Le cœur basé sur des preuves
Protéines
Les athlètes adolescents ont besoin de 1,2 à 1,6 g/kg/jour de protéines, et ceux qui pratiquent des sports d'endurance ou de résistance lourde peuvent bénéficier de la limite supérieure. Les sources alimentaires complètes (produits laitiers, œufs, volaille, poisson, légumineuses) sont préférées ; les protéines de lactosérum ou un mélange végétal sont des suppléments pratiques pour atteindre les objectifs autour de l'entraînement. Un document de position de 2018 de l'International Society of Sports Nutrition (ISSN) note que la prise de protéines en plusieurs doses (~0,3 g/kg par repas, toutes les 3-4 heures) optimise la synthèse des protéines musculaires.
Le lactosérum isolé, la caséine ou les mélanges de soja/pois sont tous appropriés. Limitez les sucres ajoutés et recherchez des tests par des tiers (NSF Certified for Sport, Informed Sport) pour éviter la contamination par des substances interdites.
Créatine monohydrate
La position de l'ISSN de 2017 par Kreider et al., publiée dans le Journal of the International Society of Sports Nutrition, conclut explicitement : "La supplémentation en créatine semble généralement sûre et potentiellement bénéfique pour les enfants et les adolescents." L'AAP a historiquement été prudente, mais le consensus en médecine du sport revu par des pairs est favorable pour les athlètes de 14 ans et plus sous supervision appropriée.
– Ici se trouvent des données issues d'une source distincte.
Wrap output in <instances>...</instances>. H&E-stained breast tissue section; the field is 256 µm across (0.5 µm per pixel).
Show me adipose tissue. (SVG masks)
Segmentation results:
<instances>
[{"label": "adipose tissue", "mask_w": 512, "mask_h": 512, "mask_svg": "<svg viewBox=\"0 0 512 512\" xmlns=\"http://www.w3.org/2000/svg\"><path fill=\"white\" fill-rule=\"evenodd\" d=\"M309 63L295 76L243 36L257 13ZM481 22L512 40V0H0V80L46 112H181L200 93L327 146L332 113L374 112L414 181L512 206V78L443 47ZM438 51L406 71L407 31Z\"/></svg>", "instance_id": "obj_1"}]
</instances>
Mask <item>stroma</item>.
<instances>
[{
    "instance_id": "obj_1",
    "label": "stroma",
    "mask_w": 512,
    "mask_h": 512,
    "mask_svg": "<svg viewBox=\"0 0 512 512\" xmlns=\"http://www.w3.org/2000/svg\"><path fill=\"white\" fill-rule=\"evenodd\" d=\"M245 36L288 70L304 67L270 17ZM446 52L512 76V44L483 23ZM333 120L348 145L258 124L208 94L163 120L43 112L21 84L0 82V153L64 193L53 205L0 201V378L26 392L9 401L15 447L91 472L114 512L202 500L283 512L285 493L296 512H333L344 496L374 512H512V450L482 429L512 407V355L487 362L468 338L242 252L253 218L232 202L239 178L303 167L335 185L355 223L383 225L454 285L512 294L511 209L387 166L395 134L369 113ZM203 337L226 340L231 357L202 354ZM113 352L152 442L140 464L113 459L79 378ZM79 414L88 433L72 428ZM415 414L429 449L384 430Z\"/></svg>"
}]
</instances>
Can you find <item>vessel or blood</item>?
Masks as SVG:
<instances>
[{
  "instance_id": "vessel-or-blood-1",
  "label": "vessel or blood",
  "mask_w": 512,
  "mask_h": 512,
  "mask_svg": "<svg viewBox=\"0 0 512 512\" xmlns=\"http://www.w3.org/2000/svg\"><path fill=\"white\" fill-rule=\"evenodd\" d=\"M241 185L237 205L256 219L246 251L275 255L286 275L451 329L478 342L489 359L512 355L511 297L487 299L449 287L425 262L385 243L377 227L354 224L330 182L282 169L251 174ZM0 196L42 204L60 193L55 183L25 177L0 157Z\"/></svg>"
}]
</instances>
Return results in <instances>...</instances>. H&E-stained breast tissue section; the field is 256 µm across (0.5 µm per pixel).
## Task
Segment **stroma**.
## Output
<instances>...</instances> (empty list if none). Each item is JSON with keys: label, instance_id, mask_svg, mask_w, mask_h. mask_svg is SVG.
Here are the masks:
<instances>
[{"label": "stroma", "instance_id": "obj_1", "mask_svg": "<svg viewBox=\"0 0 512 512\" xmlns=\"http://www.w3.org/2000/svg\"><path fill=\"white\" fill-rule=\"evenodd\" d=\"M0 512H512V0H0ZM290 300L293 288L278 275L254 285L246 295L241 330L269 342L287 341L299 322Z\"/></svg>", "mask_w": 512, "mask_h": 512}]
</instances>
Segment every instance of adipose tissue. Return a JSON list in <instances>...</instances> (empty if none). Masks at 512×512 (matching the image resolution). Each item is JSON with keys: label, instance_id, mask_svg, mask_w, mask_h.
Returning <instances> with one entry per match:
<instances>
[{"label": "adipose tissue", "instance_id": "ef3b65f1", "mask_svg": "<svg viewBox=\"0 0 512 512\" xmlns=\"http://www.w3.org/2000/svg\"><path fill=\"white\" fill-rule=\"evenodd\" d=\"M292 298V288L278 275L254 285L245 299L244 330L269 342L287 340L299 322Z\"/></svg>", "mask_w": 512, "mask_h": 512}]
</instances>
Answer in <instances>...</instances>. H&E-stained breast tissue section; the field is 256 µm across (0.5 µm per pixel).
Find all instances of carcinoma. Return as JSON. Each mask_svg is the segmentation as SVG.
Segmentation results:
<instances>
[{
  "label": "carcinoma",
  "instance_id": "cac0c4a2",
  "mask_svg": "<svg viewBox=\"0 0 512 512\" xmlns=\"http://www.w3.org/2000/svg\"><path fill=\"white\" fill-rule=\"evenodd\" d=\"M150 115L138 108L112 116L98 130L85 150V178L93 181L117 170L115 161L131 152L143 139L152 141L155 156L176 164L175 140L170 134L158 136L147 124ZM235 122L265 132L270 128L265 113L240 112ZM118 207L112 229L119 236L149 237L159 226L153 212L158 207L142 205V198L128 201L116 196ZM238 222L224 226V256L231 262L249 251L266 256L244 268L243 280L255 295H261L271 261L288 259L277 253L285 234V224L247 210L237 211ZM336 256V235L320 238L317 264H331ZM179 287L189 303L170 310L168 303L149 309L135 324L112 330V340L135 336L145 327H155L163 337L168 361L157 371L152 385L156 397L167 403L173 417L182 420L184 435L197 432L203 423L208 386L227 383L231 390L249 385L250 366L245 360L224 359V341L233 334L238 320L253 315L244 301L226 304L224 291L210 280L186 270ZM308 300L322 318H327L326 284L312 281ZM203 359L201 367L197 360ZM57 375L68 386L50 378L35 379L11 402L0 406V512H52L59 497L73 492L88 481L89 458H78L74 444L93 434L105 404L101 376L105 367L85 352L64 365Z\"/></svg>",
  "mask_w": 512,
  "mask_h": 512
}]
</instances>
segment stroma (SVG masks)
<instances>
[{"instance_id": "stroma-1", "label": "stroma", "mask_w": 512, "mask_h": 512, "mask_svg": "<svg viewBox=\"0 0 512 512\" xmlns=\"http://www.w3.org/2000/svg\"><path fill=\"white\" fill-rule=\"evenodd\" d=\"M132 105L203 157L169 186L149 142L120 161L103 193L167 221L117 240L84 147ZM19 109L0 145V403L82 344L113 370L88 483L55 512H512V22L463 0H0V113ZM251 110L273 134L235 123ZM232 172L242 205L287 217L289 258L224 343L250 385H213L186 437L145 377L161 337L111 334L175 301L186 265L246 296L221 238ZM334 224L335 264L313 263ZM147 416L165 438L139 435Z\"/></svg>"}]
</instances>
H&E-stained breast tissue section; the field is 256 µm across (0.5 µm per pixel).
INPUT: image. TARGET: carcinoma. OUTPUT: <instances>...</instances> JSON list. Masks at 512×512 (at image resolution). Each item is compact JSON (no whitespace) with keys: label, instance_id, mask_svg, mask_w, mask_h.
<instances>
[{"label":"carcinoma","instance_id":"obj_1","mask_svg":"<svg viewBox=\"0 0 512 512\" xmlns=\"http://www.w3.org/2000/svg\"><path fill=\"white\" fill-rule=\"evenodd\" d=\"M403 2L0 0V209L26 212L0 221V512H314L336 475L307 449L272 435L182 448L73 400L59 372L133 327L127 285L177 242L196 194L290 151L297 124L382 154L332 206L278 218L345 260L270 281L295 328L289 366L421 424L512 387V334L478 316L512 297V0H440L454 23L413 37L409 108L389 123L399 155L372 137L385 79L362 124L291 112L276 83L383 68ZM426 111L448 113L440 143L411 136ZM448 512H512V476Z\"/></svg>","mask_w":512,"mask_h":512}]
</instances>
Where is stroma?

Dose : 3-5 g/jour de créatine monohydrate, sans phase de chargement requise. Les avantages incluent une amélioration de la force, des performances en sprint, des gains de masse maigre, ainsi que des études émergentes sur les effets cognitifs et l'humeur. Évitez les "mélanges de créatine" avec des stimulants ajoutés ; achetez de la monohydrate pure d'une marque testée.
Fer chez les athlètes féminines
Le consensus de 2014 du CIO sur la Déficience Énergétique Relative dans le Sport (RED-S) et sa mise à jour de 2018 ont souligné que la carence en fer est l'un des problèmes les plus courants et sous-estimés chez les athlètes féminines adolescentes. Des menstruations abondantes, une faible consommation de viande rouge et un volume d'entraînement élevé constituent une recette classique pour une érythropoïèse déficiente en fer.
Évaluez la ferritine, pas seulement l'hémoglobine ; ciblez une ferritine supérieure à 40-50 ng/mL pour les athlètes d'endurance. Complétez avec du bisglycinate de fer 25-45 mg élémentaires par jour ou tous les deux jours (l'essai de 2019 de Stoffel et al. dans Lancet Haematology a montré que la posologie en jours alternés produisait une meilleure absorption fractionnelle chez les femmes déficientes en fer).
Vitamine D
De nombreux athlètes adolescents, en particulier ceux pratiquant des sports en intérieur dans les latitudes nordiques, ont des niveaux de 25(OH)D inférieurs à 30 ng/mL. La vitamine D soutient la minéralisation osseuse, la fonction immunitaire et les performances musculaires. 1 000 à 2 000 UI/jour est une base raisonnable ; testez et ajustez.
Oméga-3
Le DHA/EPA soutient la fonction cognitive, la recherche sur la récupération après commotion cérébrale émerge, et l'indice d'oméga-3 chez les jeunes athlètes est souvent faible. 500 à 1 000 mg combinés d'EPA+DHA par jour d'un produit testé.
Ce qu'il faut éviter
Pré-entraînements stimulants
De nombreux pré-entraînements contiennent 300-400 mg de caféine par dose (plus de trois tasses de café), ainsi que du yohimbine, de la synephrine, de l'higenamine, ou des stimulants interdits comme le DMAA (1,3-diméthylamylamine) et le DMHA (1,5-diméthylhexylamine). Le DMAA a été lié à des AVC, des infarctus du myocarde et au moins un décès chez un jeune soldat ; il est interdit par la FDA depuis 2013 mais réapparaît de temps à autre. Le DMHA est interdit par la WADA et figure encore dans certains produits.
Les adolescents ne devraient pas utiliser de pré-entraînements. Si la caféine est utilisée, une seule tasse de café ou 100-200 mg de caféine d'une source fiable est la limite supérieure.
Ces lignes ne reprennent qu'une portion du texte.